In 2020, a surge of Californians left. It was classified as an outbound state, with more people moving out than in, for the first time since 1995 by Atlas Van Lines in the moving company’s 2020 Migration Patterns Study.
Arizona is a popular destination. It was second only to Texas in receiving the most new residents from California in 2019, according to U.S. Census data.
California isn’t the only state that’s showing higher numbers of people moving out during the pandemic, according to recent U.S. migration studies.
A National Association of Realtors study showed that, as of October 2020, 8.93 million people in the United States had relocated since the pandemic began. That’s an increase of about 94,000 people over the same time period in 2019.
John Peterson has lived in Southern California all his life, but he’s headed for Laughlin, Nevada, in March.
“I’m a native Californian. I love this state,” he told The Epoch Times. “I think the Democrats have gotten out of control. This lockdown is way out of control.”
“We almost made a decision to stay in California, then the pandemic hit,” Peterson, 67, said. “I saw the way [Gov. Gavin] Newsom was handling it. I knew there were going to be serious problems.”
He had contemplated leaving before, because “I really wanted to retire and I was afraid, afraid of the [worsening] economy and afraid of the whole taxation system, because every time you turn around there is another tax.”
Peterson, who has worked for a flooring company for the past 12 years, said he’s been especially worried about property-tax changes that would mean “I wouldn’t be able to afford to live here anyway.”
“Some things in the state need to change, and I really don’t see that happening with the present governor. It really doesn’t matter whether it’s a Republican or a Democrat [as governor], but there’s a lot of things that need to be changed in California.”

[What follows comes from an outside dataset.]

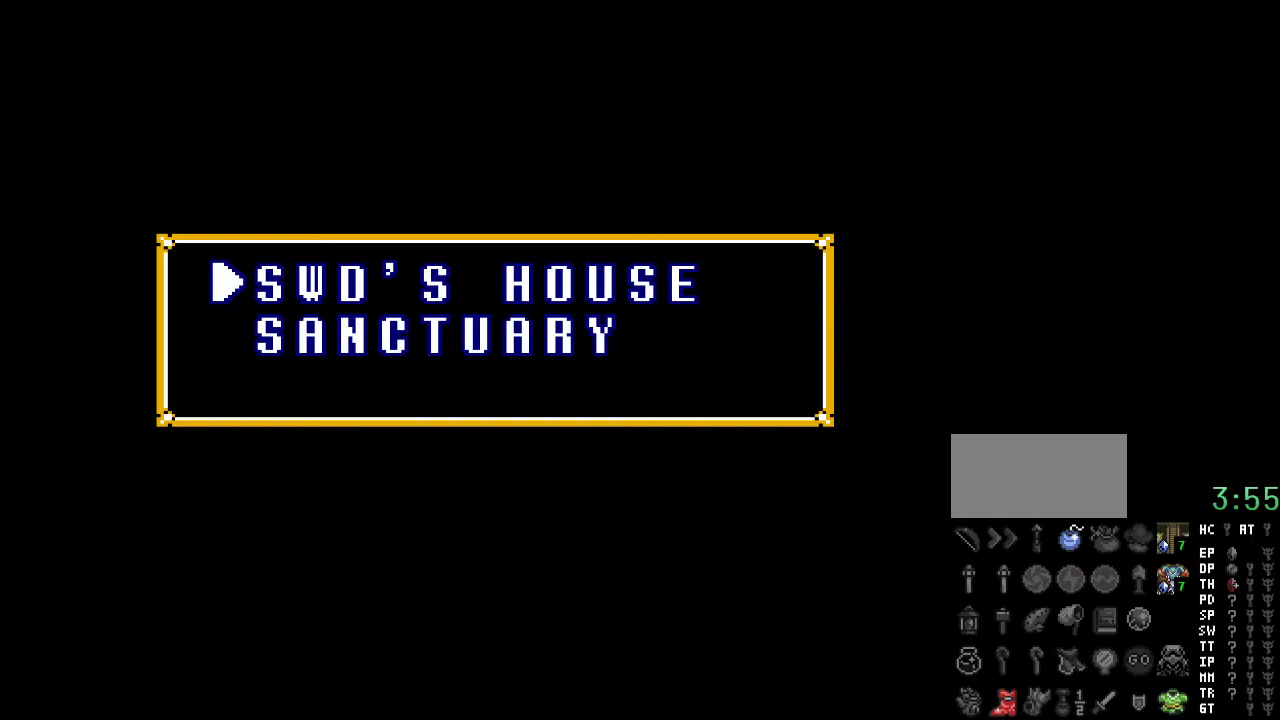
{"buttons": [], "events": [[250, "DPAD_DOWN", "down"], [400, "DPAD_DOWN", "up"]]}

The Petersons are selling their house in the Orange County city of Garden Grove and have already bought a house in Laughlin.
It’s been tough to accept that most of their family remain in Orange County, but knowing that their new home is “just a four-hour drive” makes it more palatable, Peterson said.

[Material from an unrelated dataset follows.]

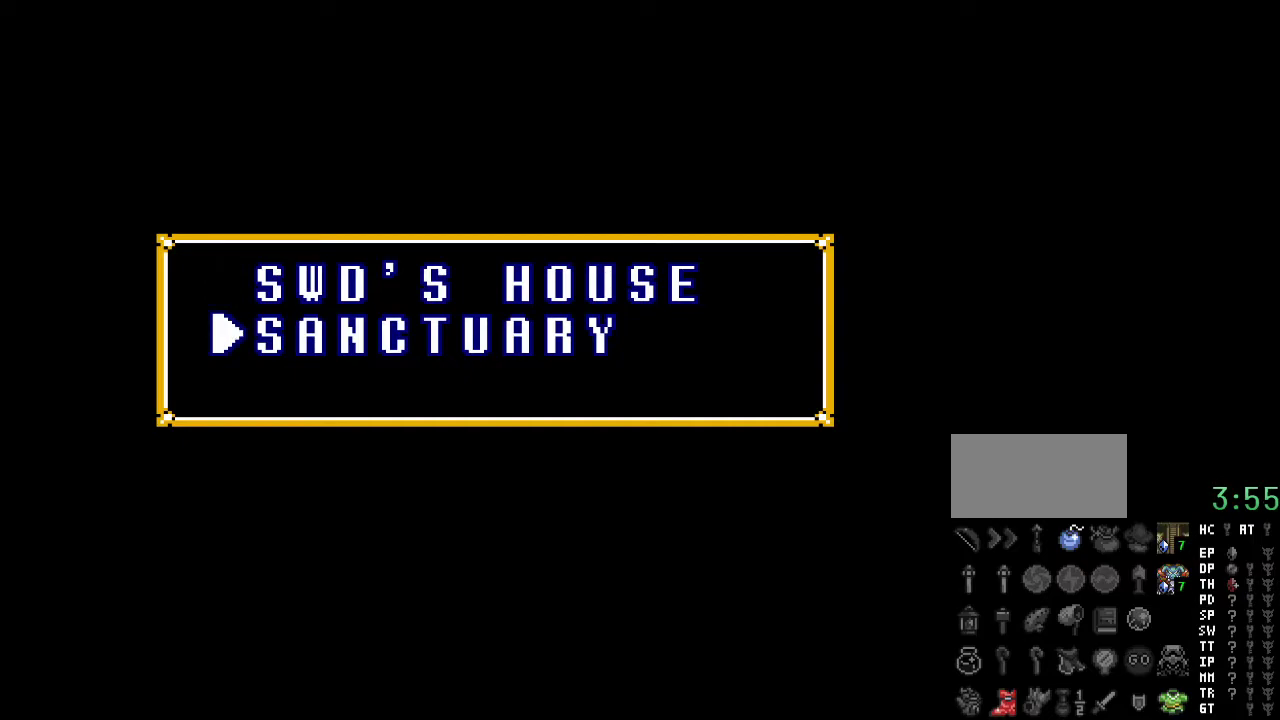
{"buttons": [], "events": [[67, "A", "down"], [217, "A", "up"]]}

The growing number of people wanting to move out of California has realtors looking for those wanting to sell. A realtor from Temecula, who preferred not to be named, is among those who have created social media groups to connect with such people.

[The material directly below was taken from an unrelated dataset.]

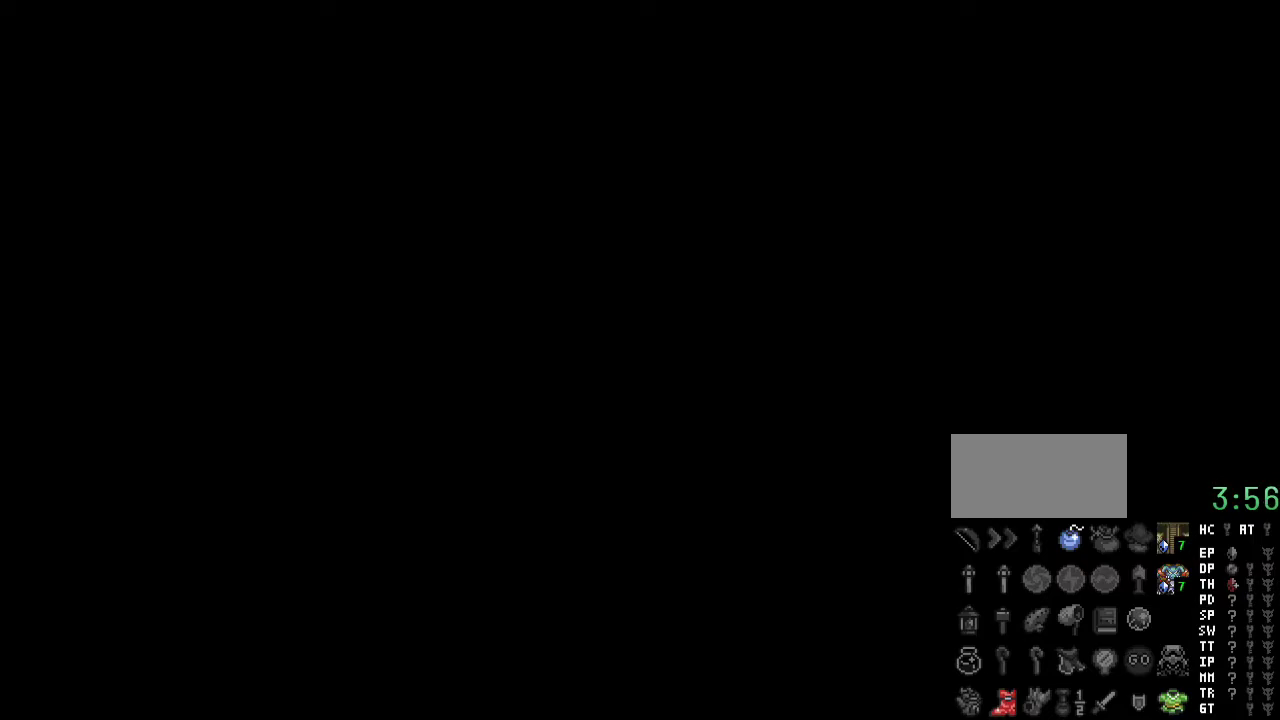
{"buttons": ["DPAD_DOWN"], "events": [[67, "DPAD_DOWN", "down"]]}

He set up a private Facebook group with “leaving California” as the theme. He told The Epoch Times that many posts from members on the page say they’re leaving because of the state’s “failed” political leadership.
A year ago, about five people per day were joining the group, the realtor said. Since the presidential election, about 45 people per day have joined.
He said, “70 to 80 percent of the people on the site tend to be conservative and unhappy with the politics.
“Some people will complain that it’s the gas prices and high taxes that [have them moving out]. But it has definitely been overwhelmingly political reasons. Recently, I’ve seen just a ton of negativity towards Newsom during the [effort to recall the governor]. … People are very unhappy with the governor and the way he’s handled the [COVID-19] lockout.”